[Data records]
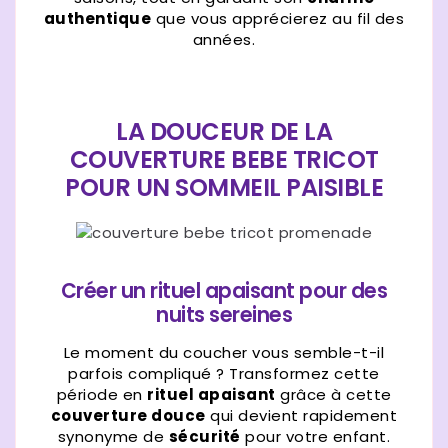
authentique
que vous apprécierez au fil des
années.
LA DOUCEUR DE LA
COUVERTURE BEBE TRICOT
POUR UN SOMMEIL PAISIBLE
Créer un rituel apaisant pour des
nuits sereines
Le moment du coucher vous semble-t-il
parfois compliqué ? Transformez cette
période en
rituel apaisant
grâce à cette
couverture douce
qui devient rapidement
synonyme de
sécurité
pour votre enfant.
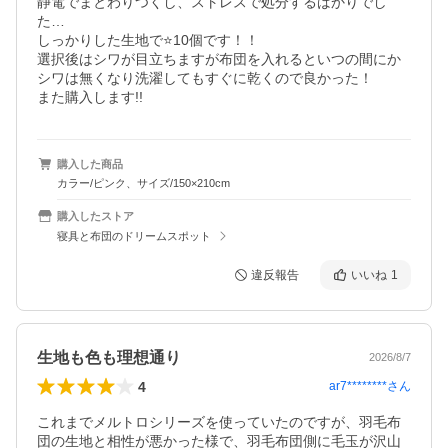
静電でまとわりつくし、ストレスで処分するばかりでし
た…

しっかりした生地で⭐️10個です！！

選択後はシワが目立ちますが布団を入れるといつの間にか
シワは無くなり洗濯してもすぐに乾くので良かった！

購入した商品
カラー/ピンク、サイズ/150×210cm
購入したストア
寝具と布団のドリームスポット
違反報告
いいね
1
生地も色も理想通り
2026/8/7
4
ar7********
さん
これまでメルトロシリーズを使っていたのですが、羽毛布
団の生地と相性が悪かった様で、羽毛布団側に毛玉が沢山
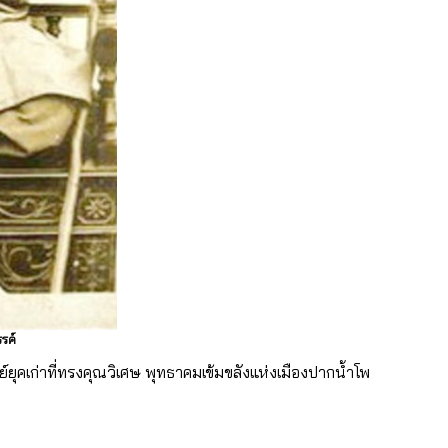
รค์
์ยุคเก่าที่ทรงคุณวิเศษ พุทธาคมเข้มขลังแห่งเมืองปากน้ำโพ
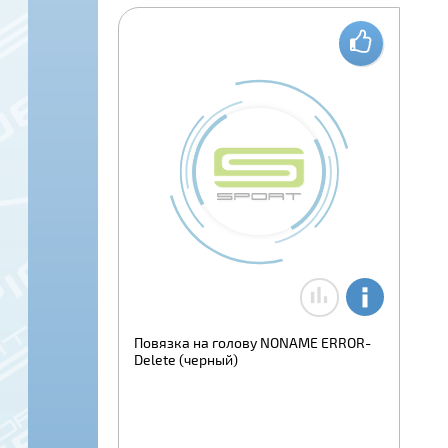
Повязка на голову NONAME ERROR-
Delete (черный)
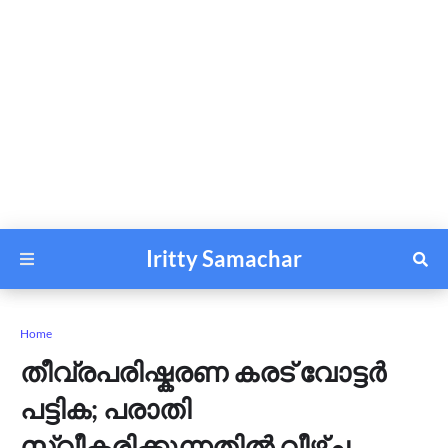
Iritty Samachar
Home
തീവ്രപരിഷ്കരണ കരട് വോട്ടർ
പട്ടിക; പരാതി
സ്വീകരിക്കുന്നതിൽ വീഴ്ച,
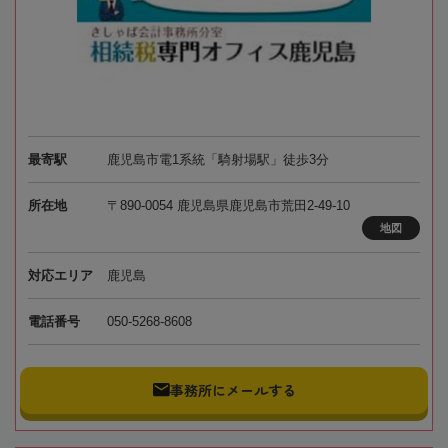
最寄駅
鹿児島市電1系統「騎射場駅」徒歩3分
所在地
〒890-0054 鹿児島県鹿児島市荒田2-49-10
地図
対応エリア
鹿児島
電話番号
050-5268-8608
事務所にメールする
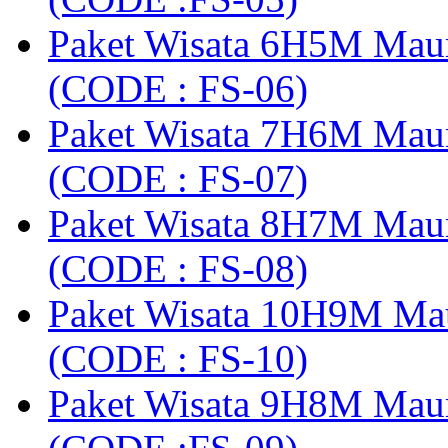
Paket Wisata 6H5M Maum
(CODE : FS-06)
Paket Wisata 7H6M Mau
(CODE : FS-07)
Paket Wisata 8H7M Mau
(CODE : FS-08)
Paket Wisata 10H9M Ma
(CODE : FS-10)
Paket Wisata 9H8M Mau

[What you are asked to do] Can you set out the text lines of the entries as a numbered list, starting at the beginning of the entries and ending at the line containing "pour votre enfant.", with blank lines and the pictures left out?

[Output below]
1. authentique
2. que vous apprécierez au fil des
3. années.
4. LA DOUCEUR DE LA
5. COUVERTURE BEBE TRICOT
6. POUR UN SOMMEIL PAISIBLE
7. Créer un rituel apaisant pour des
8. nuits sereines
9. Le moment du coucher vous semble-t-il
10. parfois compliqué ? Transformez cette
11. période en
12. rituel apaisant
13. grâce à cette
14. couverture douce
15. qui devient rapidement
16. synonyme de
17. sécurité
18. pour votre enfant.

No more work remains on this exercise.